En Haïti où des Trissotins jouent aux experts, le danger d’une panique est encore plus grand. Aucune maladie chez nous n’étant simple, les risques que se montent des brigades de quartier contre les expéditions de coronavirus sont réels. Nous avons tous vu circuler cette vidéo où des excités criaient, pierres à la main, À bas le coronavirus. La rumeur voulait qu’un hôtel qu’une quinzaine de personnes revenant de la République Dominicaine était mise en quarantaine suite à un décès suspect dans un bus.
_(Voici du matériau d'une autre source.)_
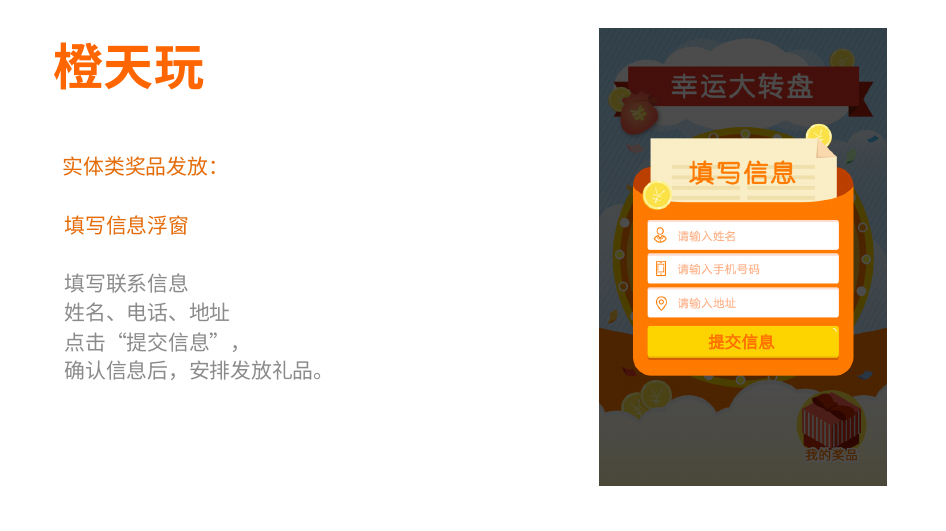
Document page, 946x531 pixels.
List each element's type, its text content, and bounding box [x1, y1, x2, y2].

text_box 橙天玩 [39, 28, 219, 104]
picture [598, 28, 887, 487]
text_box 填写信息浮窗 填写联系信息 姓名、电话、地址 点击“提交信息”， 确认信息后，安排发放礼品。 [56, 208, 534, 438]
text_box 实体类奖品发放： [54, 149, 346, 209]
De braves personnes à l’intelligence rare sont apparemment arrivés à la conclusion manifestement logique que la meilleure façon de procéder était une manifestation spontanée contre le COVID-19. Depuis, le Ministère de la Santé publique a bien expliqué que les résultats du test confirment que la personne décédée dans le bus n’est pas morte du coronavirus et que par conséquent toutes les personnes placées en quarantaine sont rentrées chez eux, mais c’est une information bien moins sexy et qui ne circule guère.

Le focus est désormais sur une quarantaine nationale prochaine dont se réjouissent un autre groupe de personnes à l’intelligence visiblement plus rare encore : les défenseurs du lòk – une stratégie rejetée par plus de 9 Haïtiens sur 10 – qui se sont tellement investis dans cette défense indéfendable qu’ils en sont à souhaiter que le coronavirus débarque et leur donne raison de nous avoir préparé.e.s à être enfermé.e.s chez nous dans la peur pendant deux mois. Le plus drôle dans tout cela est qu’en février 2020, ils étaient fermement contre la quarantaine à domicile qu’ils qualifiaient de dangereux. Mais bon, ils ne sont pas à une contradiction près.

Des fois, je me surprends à désespérer de notre espèce.